## EXERCISE MATERIALS
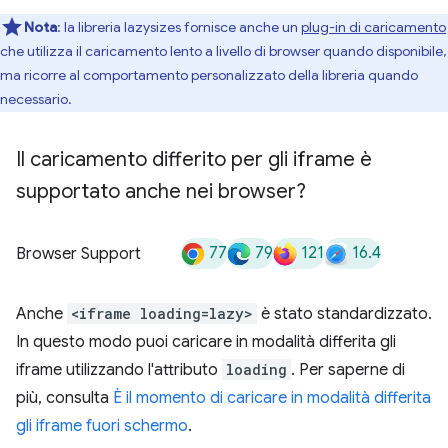
Nota
:
la libreria lazysizes fornisce anche un
plug-in di caricamento
che utilizza il caricamento lento a livello di browser quando disponibile,
ma ricorre al comportamento personalizzato della libreria quando
necessario.
Il caricamento differito per gli iframe è
supportato anche nei browser?
77
79
121
16.4
Browser Support
Anche
<iframe loading=lazy>
è stato standardizzato.
In questo modo puoi caricare in modalità differita gli
iframe utilizzando l'attributo
loading
. Per saperne di
più, consulta
È il momento di caricare in modalità differita
gli iframe fuori schermo
.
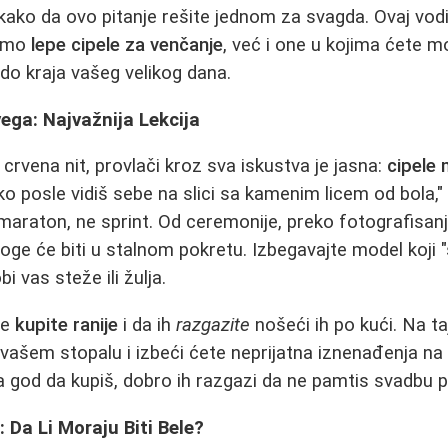
 kako da ovo pitanje rešite jednom za svagda. Ovaj vo
samo
lepe cipele za venčanje
, već i one u kojima ćete mo
do kraja vašeg velikog dana.
ega: Najvažnija Lekcija
crvena nit, provlači kroz sva iskustva je jasna:
cipele 
ko posle vidiš sebe na slici sa kamenim licem od bola," 
maraton, ne sprint. Od ceremonije, preko fotografisanja
noge će biti u stalnom pokretu. Izbegavajte model koji
i vas steže ili žulja.
le
kupite ranije
i da ih
razgazite
nošeći ih po kući. Na ta
ti vašem stopalu i izbeći ćete neprijatna iznenađenja 
a god da kupiš, dobro ih razgazi da ne pamtis svadbu p
 Da Li Moraju Biti Bele?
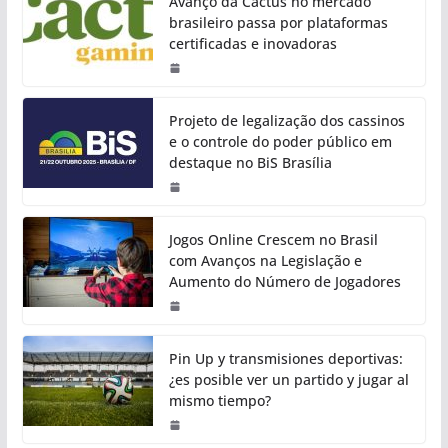
Avanço da Cactus no mercado
brasileiro passa por plataformas
certificadas e inovadoras
Projeto de legalização dos cassinos
e o controle do poder público em
destaque no BiS Brasília
Jogos Online Crescem no Brasil
com Avanços na Legislação e
Aumento do Número de Jogadores
Pin Up y transmisiones deportivas:
¿es posible ver un partido y jugar al
mismo tiempo?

## GOAL OF THE EXERCISE
Word for word, retype the lines in the entries above that run from the one with "ma ricorre al" through the one with "do kraja vašeg velikog dana.". Both ends count; pictures do not.

## WRITTEN REPLY
ma ricorre al comportamento personalizzato della libreria quando
necessario.
Il caricamento differito per gli iframe è
supportato anche nei browser?
77
79
121
16.4
Browser Support
Anche
<iframe loading=lazy>
è stato standardizzato.
In questo modo puoi caricare in modalità differita gli
iframe utilizzando l'attributo
loading
. Per saperne di
più, consulta
È il momento di caricare in modalità differita
gli iframe fuori schermo
.
 kako da ovo pitanje rešite jednom za svagda. Ovaj vo
samo
lepe cipele za venčanje
, već i one u kojima ćete mo
do kraja vašeg velikog dana.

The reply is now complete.